# What the task requires
Copy out every line of the rows below that contains the string "changed". Case counts.

# Material shown

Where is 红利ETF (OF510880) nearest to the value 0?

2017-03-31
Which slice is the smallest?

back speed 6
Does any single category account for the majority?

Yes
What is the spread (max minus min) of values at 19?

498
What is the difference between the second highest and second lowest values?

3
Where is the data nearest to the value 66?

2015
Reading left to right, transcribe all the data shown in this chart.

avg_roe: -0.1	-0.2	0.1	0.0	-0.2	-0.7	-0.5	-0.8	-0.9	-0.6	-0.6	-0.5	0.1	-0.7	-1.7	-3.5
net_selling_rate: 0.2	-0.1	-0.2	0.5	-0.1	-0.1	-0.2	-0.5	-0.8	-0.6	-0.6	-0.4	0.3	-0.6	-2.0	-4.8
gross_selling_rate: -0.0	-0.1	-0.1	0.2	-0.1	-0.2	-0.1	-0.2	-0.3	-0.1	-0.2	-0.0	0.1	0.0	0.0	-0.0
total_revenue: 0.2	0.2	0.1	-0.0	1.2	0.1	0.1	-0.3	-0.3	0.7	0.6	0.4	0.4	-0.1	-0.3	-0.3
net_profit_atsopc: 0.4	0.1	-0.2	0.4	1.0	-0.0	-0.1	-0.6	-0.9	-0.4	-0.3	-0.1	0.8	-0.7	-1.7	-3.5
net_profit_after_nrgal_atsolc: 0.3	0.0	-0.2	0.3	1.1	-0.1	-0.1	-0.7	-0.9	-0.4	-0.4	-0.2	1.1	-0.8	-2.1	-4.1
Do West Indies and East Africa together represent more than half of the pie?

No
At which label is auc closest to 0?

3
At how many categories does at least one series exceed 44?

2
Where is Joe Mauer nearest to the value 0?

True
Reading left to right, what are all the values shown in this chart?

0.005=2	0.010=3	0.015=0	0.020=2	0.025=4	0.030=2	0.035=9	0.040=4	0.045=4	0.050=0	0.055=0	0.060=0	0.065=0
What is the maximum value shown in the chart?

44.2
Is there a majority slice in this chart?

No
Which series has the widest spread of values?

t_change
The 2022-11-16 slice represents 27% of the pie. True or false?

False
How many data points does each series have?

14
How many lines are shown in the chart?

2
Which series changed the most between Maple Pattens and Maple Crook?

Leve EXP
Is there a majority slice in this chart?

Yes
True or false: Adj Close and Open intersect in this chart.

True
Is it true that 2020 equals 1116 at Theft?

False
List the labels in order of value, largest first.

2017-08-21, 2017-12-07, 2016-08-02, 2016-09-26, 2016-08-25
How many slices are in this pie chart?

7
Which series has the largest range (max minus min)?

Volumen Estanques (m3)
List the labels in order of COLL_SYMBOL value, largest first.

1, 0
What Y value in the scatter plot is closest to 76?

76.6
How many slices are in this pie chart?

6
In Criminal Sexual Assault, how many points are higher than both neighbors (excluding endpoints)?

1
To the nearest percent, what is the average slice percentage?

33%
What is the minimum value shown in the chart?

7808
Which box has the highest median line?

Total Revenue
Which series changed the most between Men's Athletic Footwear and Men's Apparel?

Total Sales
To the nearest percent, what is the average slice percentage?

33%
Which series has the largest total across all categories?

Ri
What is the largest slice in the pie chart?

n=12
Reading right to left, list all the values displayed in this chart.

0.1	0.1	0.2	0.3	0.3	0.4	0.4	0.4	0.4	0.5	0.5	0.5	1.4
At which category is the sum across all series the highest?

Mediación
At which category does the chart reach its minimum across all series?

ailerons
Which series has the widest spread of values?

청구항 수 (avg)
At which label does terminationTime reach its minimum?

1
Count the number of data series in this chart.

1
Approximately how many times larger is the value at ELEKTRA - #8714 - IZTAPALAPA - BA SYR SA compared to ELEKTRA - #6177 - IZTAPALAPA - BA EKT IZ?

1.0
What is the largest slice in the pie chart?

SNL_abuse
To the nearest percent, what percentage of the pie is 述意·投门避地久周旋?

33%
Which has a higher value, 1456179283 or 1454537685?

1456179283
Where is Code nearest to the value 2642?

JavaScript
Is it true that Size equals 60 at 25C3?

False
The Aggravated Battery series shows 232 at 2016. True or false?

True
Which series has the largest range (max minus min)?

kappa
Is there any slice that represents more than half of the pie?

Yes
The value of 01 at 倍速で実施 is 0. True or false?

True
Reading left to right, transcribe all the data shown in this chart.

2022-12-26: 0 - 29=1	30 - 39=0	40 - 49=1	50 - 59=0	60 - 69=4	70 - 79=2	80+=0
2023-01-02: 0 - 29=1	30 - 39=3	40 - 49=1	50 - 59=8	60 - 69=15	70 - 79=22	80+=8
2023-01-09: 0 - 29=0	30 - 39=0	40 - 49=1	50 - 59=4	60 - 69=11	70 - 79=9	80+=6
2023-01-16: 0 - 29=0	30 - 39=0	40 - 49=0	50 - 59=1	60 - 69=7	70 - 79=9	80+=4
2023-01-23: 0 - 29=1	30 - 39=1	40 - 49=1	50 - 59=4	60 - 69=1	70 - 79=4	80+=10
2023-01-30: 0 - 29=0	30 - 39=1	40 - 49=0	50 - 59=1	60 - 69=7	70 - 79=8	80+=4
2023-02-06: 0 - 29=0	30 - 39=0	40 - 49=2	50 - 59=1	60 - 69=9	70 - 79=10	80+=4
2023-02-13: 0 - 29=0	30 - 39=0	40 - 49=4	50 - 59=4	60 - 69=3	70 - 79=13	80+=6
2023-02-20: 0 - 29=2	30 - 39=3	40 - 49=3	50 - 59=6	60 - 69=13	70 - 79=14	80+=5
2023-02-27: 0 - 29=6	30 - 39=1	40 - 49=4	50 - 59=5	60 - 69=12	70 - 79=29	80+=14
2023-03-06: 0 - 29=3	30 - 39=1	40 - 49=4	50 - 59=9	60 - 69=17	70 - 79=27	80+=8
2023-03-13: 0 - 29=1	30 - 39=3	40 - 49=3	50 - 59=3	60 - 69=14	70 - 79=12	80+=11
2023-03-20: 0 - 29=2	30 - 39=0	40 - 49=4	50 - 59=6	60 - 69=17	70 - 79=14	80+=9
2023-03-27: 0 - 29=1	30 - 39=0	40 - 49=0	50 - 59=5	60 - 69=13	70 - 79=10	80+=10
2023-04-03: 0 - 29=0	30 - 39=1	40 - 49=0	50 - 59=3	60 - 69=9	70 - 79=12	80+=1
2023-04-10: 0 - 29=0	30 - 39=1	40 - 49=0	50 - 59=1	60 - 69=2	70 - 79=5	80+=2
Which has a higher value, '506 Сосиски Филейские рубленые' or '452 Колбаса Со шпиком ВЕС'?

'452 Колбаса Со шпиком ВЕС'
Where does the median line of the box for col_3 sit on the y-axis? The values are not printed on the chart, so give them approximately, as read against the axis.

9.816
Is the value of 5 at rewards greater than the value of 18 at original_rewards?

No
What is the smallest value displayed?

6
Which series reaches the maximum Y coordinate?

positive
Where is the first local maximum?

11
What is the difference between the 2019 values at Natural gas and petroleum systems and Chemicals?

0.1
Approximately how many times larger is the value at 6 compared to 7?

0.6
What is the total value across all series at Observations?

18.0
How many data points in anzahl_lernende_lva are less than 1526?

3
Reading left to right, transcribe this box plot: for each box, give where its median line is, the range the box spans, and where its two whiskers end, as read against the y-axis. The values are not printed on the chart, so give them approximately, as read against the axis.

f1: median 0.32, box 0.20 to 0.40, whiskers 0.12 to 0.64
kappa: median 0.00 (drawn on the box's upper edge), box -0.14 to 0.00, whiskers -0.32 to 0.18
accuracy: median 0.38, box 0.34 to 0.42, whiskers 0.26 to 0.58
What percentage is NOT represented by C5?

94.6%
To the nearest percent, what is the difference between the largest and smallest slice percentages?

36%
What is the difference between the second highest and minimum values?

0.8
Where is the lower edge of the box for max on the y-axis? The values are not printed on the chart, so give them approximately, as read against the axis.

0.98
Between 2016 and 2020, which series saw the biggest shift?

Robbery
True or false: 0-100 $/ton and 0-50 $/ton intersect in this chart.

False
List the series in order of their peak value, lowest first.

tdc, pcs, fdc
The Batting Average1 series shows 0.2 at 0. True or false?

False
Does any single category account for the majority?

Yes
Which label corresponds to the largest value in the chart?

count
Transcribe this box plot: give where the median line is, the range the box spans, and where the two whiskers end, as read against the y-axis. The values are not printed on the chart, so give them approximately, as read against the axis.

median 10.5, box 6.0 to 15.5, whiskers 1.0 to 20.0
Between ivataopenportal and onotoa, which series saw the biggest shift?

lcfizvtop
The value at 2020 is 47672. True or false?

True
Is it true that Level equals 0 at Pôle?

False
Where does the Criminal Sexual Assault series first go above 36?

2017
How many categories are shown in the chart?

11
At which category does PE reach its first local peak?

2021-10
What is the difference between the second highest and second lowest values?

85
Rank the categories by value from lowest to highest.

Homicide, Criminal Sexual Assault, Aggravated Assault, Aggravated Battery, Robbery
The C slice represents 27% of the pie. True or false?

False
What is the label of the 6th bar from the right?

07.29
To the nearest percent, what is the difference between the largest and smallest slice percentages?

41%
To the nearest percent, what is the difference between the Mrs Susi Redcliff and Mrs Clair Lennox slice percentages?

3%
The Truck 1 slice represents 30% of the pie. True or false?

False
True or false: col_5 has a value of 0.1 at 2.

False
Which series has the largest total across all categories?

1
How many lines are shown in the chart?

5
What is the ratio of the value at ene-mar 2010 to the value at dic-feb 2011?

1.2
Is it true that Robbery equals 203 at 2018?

# Answer to this task
Which series changed the most between Maple Pattens and Maple Crook?
Which series changed the most between Men's Athletic Footwear and Men's Apparel?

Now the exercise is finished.